What is black cocaine?
The idea behind the development of black cocaine is to interfere with color-based drug tests and to make the mixture undetectable by drug-sniffing dogs with activated carbons, which absorbs trace odors. After the drug is camouflaged into black cocaine, it is then smuggled as other trade items like toner, fingerprint powder, pigment, metal moldings and even fertilizer. Once the receiving drug dealers or drug users get the black cocaine, they extract the pure cocaine base from the mixture so it can be use.
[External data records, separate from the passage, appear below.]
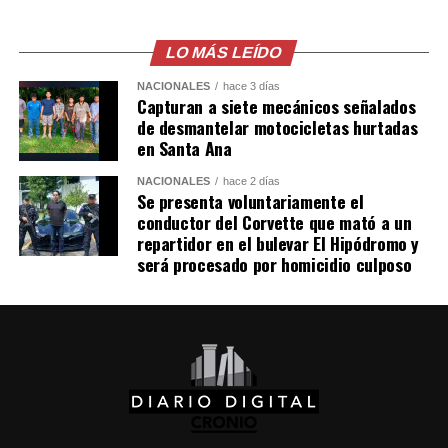
El comunicado emitido por las cancillerías no ofreció
mayores detalles sobre el acuerdo para restablecer las
relaciones diplomáticas.
LO MÁS LEÍDO
NACIONALES
hace 3 días
Sheinbaum también indicó que Chávez viajó a México en
Capturan a siete mecánicos señalados
un avión militar y calificó la entrega del salvoconducto
de desmantelar motocicletas hurtadas
como «una acción de buena voluntad» de la presidenta
en Santa Ana
Keiko Fujimori.
NACIONALES
hace 2 días
Se presenta voluntariamente el
conductor del Corvette que mató a un
Comparte esto:
repartidor en el bulevar El Hipódromo y
será procesado por homicidio culposo
Facebook
X
Me gusta esto:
This extraction process involves acid-base extraction using common organic solvents.
Black cocaine and the drug trade:
Following the first sightings of black cocaine on the drug market in the late 1990s, law enforcement officials and drug task enforcement regulators throughout South America where the black cocaine dilemma is at its worst, began trying to crack down on black cocaine smuggling, however because of the way the drug is manufactured, it is almost untraceable. In 2008, a major black cocaine bust took place in Spain when a new type of black cocaine was produced and manufactured to appear akin to rubber-like sheets and made into luggage. Other similar strategies to follow included the drug being transported in the fuel tanks of vehicles.
Black cocaine detection efforts:
Now, drug traffic enforcers throughout the world are increasing efforts to be on the lookout for illegal drugs like black cocaine, that are often difficult to detect because of the methods in which it is camouflaged. Drug sniffing dogs are one of the strongest tools law enforcement officials have in being able to track down this almost impossible-to-find drug. These methods especially in South America are very common with drug sniffing dogs. Increased training with these useful animals has helped in the effort to find black cocaine even once it has been masked with activated carbons to absorb the trace odors.
Black cocaine addiciton:
Black cocaine is still cocaine and still just as addictive as white cocaine, crack cocaine, or any other type of cocaine. We post this article to help educate and inform our readers about the dangers of using black cocaine and what to look for in the event you suspect one of your loved ones is using drugs. Treatment for black cocaine addiction is the same as with other forms of cocaine with treatment options ranging from residential treatment facilities to outpatient drug rehabs.